WORK TO BE COMPLETED – Starting at the line that contains "All data breaches", quote each line exactly through the last line of the entries, both included.

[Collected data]
───
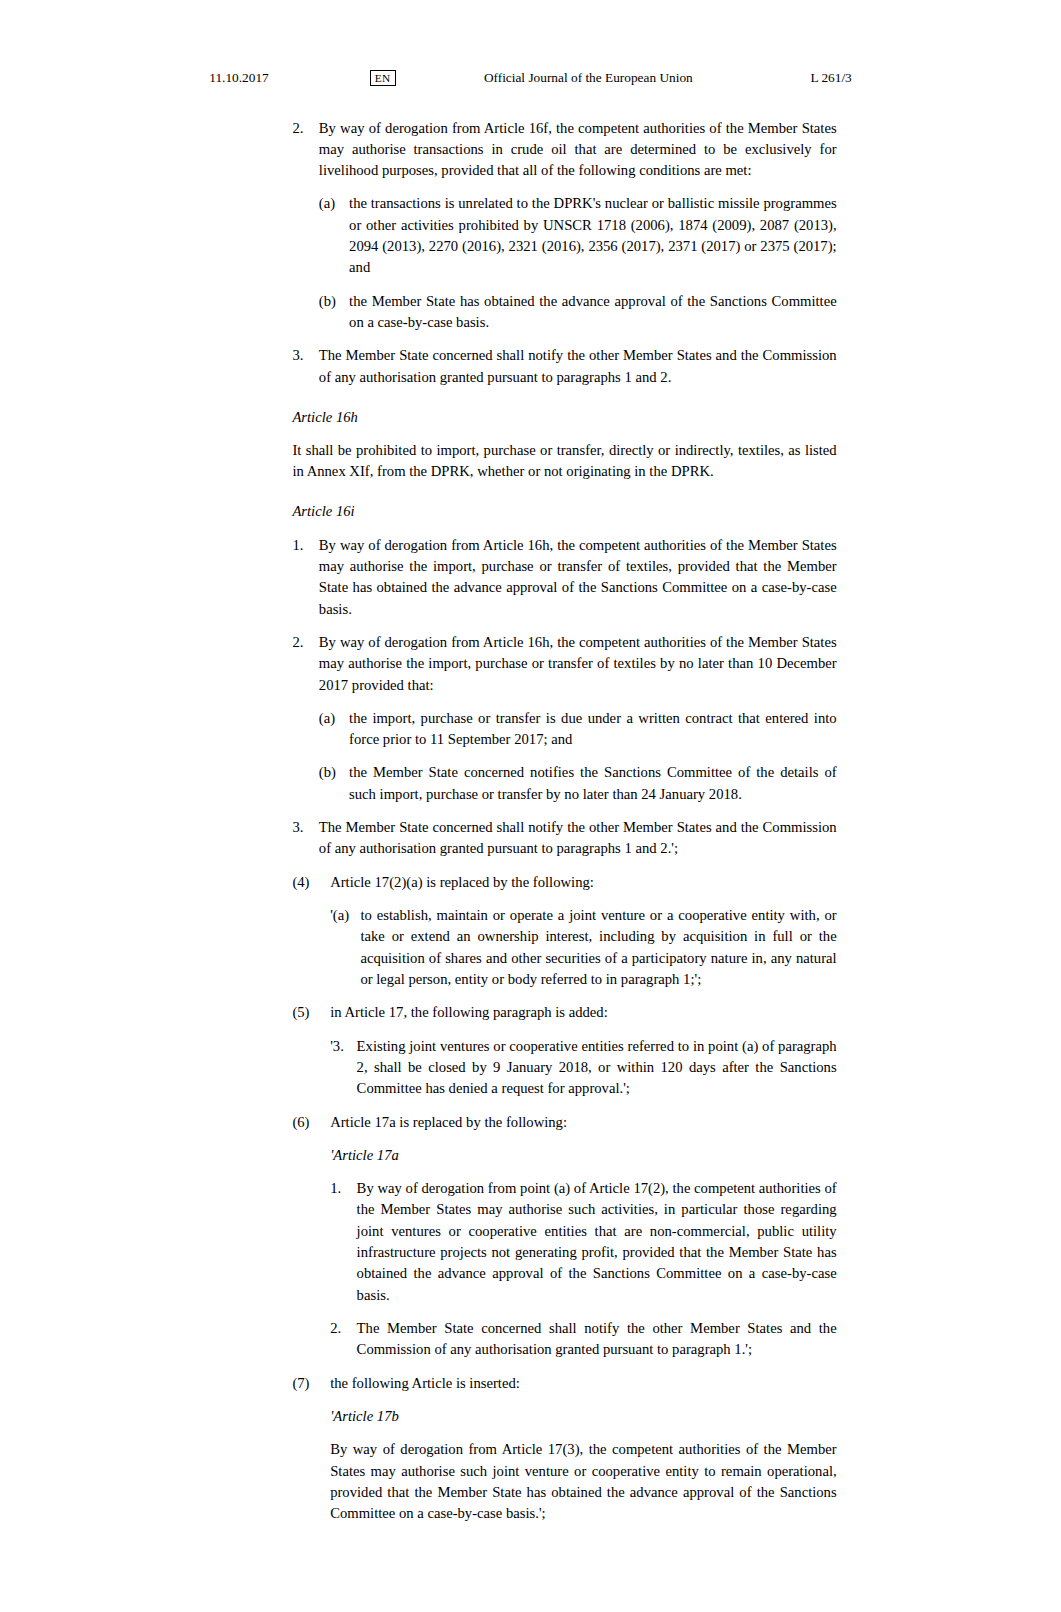11.10.2017
EN
Official Journal of the European Union
L 261/3
2.
By way of derogation from Article 16f, the competent authorities of the Member States may authorise transactions in crude oil that are determined to be exclusively for livelihood purposes, provided that all of the following conditions are met:
(a)
the transactions is unrelated to the DPRK's nuclear or ballistic missile programmes or other activities prohibited by UNSCR 1718 (2006), 1874 (2009), 2087 (2013), 2094 (2013), 2270 (2016), 2321 (2016), 2356 (2017), 2371 (2017) or 2375 (2017); and
(b)
the Member State has obtained the advance approval of the Sanctions Committee on a case-by-case basis.
3.
The Member State concerned shall notify the other Member States and the Commission of any authorisation granted pursuant to paragraphs 1 and 2.
Article 16h
It shall be prohibited to import, purchase or transfer, directly or indirectly, textiles, as listed in Annex XIf, from the DPRK, whether or not originating in the DPRK.
Article 16i
1.
By way of derogation from Article 16h, the competent authorities of the Member States may authorise the import, purchase or transfer of textiles, provided that the Member State has obtained the advance approval of the Sanctions Committee on a case-by-case basis.
2.
By way of derogation from Article 16h, the competent authorities of the Member States may authorise the import, purchase or transfer of textiles by no later than 10 December 2017 provided that:
(a)
the import, purchase or transfer is due under a written contract that entered into force prior to 11 September 2017; and
(b)
the Member State concerned notifies the Sanctions Committee of the details of such import, purchase or transfer by no later than 24 January 2018.
3.
The Member State concerned shall notify the other Member States and the Commission of any authorisation granted pursuant to paragraphs 1 and 2.';
(4)
Article 17(2)(a) is replaced by the following:
'(a)
to establish, maintain or operate a joint venture or a cooperative entity with, or take or extend an ownership interest, including by acquisition in full or the acquisition of shares and other securities of a participatory nature in, any natural or legal person, entity or body referred to in paragraph 1;';
(5)
in Article 17, the following paragraph is added:
'3.
Existing joint ventures or cooperative entities referred to in point (a) of paragraph 2, shall be closed by 9 January 2018, or within 120 days after the Sanctions Committee has denied a request for approval.';
(6)
Article 17a is replaced by the following:
'Article 17a
1.
By way of derogation from point (a) of Article 17(2), the competent authorities of the Member States may authorise such activities, in particular those regarding joint ventures or cooperative entities that are non-commercial, public utility infrastructure projects not generating profit, provided that the Member State has obtained the advance approval of the Sanctions Committee on a case-by-case basis.
2.
The Member State concerned shall notify the other Member States and the Commission of any authorisation granted pursuant to paragraph 1.';
(7)
the following Article is inserted:
'Article 17b
By way of derogation from Article 17(3), the competent authorities of the Member States may authorise such joint venture or cooperative entity to remain operational, provided that the Member State has obtained the advance approval of the Sanctions Committee on a case-by-case basis.';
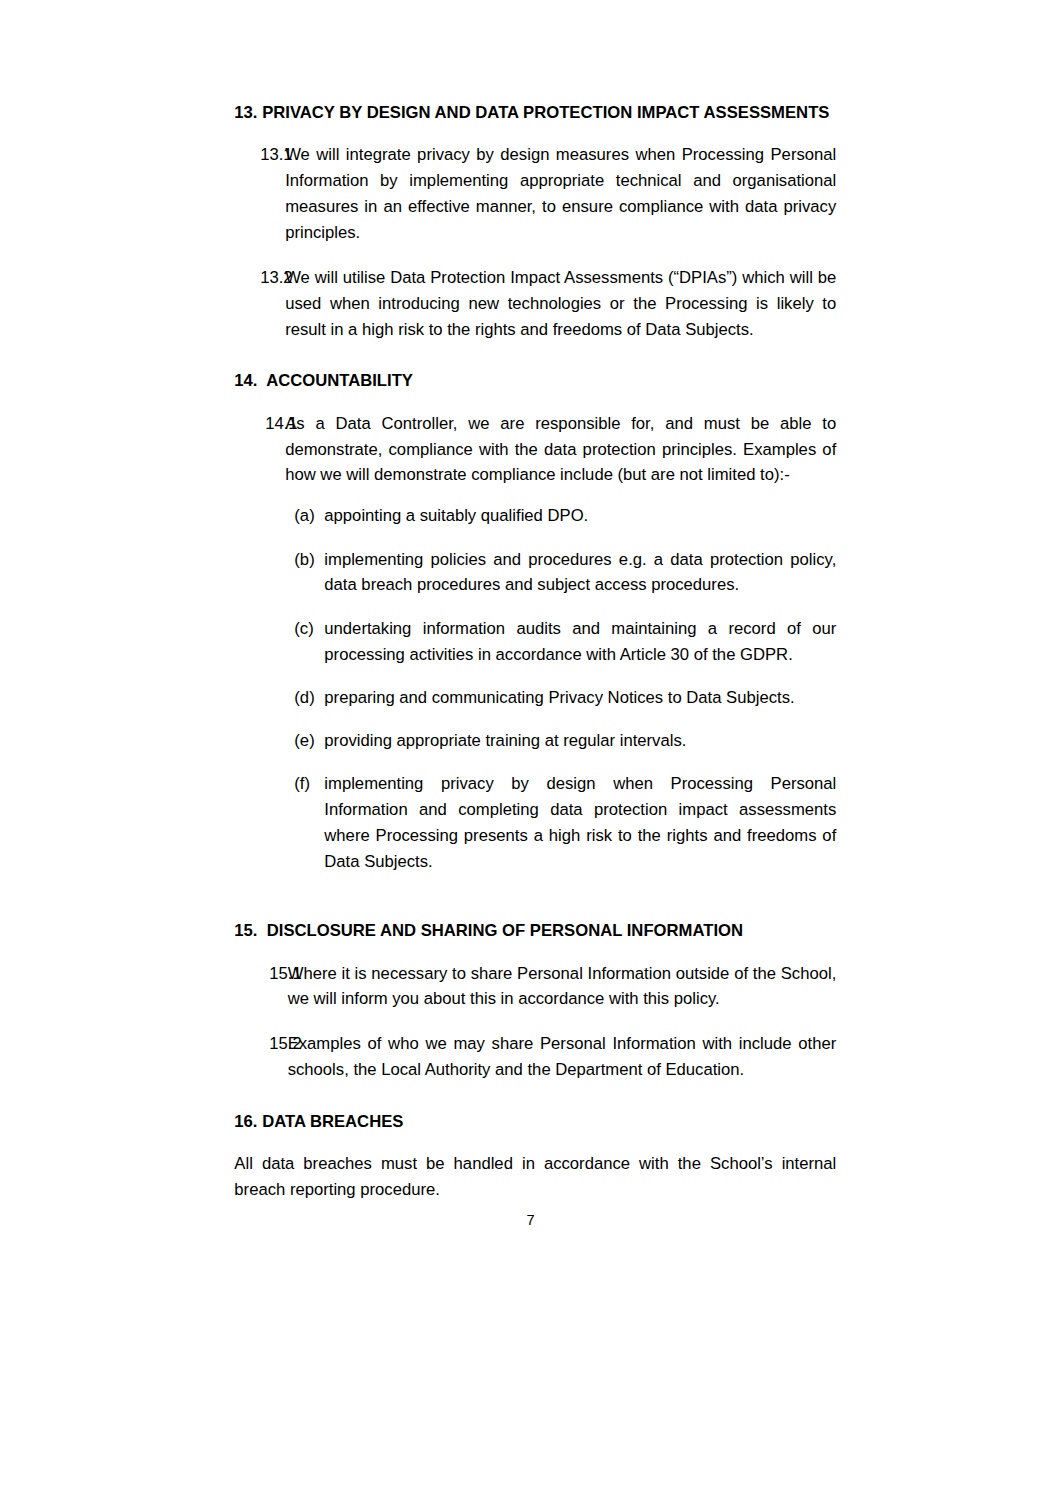13. PRIVACY BY DESIGN AND DATA PROTECTION IMPACT ASSESSMENTS
13.1
We will integrate privacy by design measures when Processing Personal Information by implementing appropriate technical and organisational measures in an effective manner, to ensure compliance with data privacy principles.
13.2
We will utilise Data Protection Impact Assessments (“DPIAs”) which will be used when introducing new technologies or the Processing is likely to result in a high risk to the rights and freedoms of Data Subjects.
14. ACCOUNTABILITY
14.1
As a Data Controller, we are responsible for, and must be able to demonstrate, compliance with the data protection principles. Examples of how we will demonstrate compliance include (but are not limited to):-
(a) appointing a suitably qualified DPO.
(b) implementing policies and procedures e.g. a data protection policy, data breach procedures and subject access procedures.
(c) undertaking information audits and maintaining a record of our processing activities in accordance with Article 30 of the GDPR.
(d) preparing and communicating Privacy Notices to Data Subjects.
(e) providing appropriate training at regular intervals.
(f) implementing privacy by design when Processing Personal Information and completing data protection impact assessments where Processing presents a high risk to the rights and freedoms of Data Subjects.
15. DISCLOSURE AND SHARING OF PERSONAL INFORMATION
15.1
Where it is necessary to share Personal Information outside of the School, we will inform you about this in accordance with this policy.
15.2
Examples of who we may share Personal Information with include other schools, the Local Authority and the Department of Education.
16. DATA BREACHES
All data breaches must be handled in accordance with the School’s internal breach reporting procedure.
7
───
WRITTEN ANSWER –
All data breaches must be handled in accordance with the School’s internal breach reporting procedure.
7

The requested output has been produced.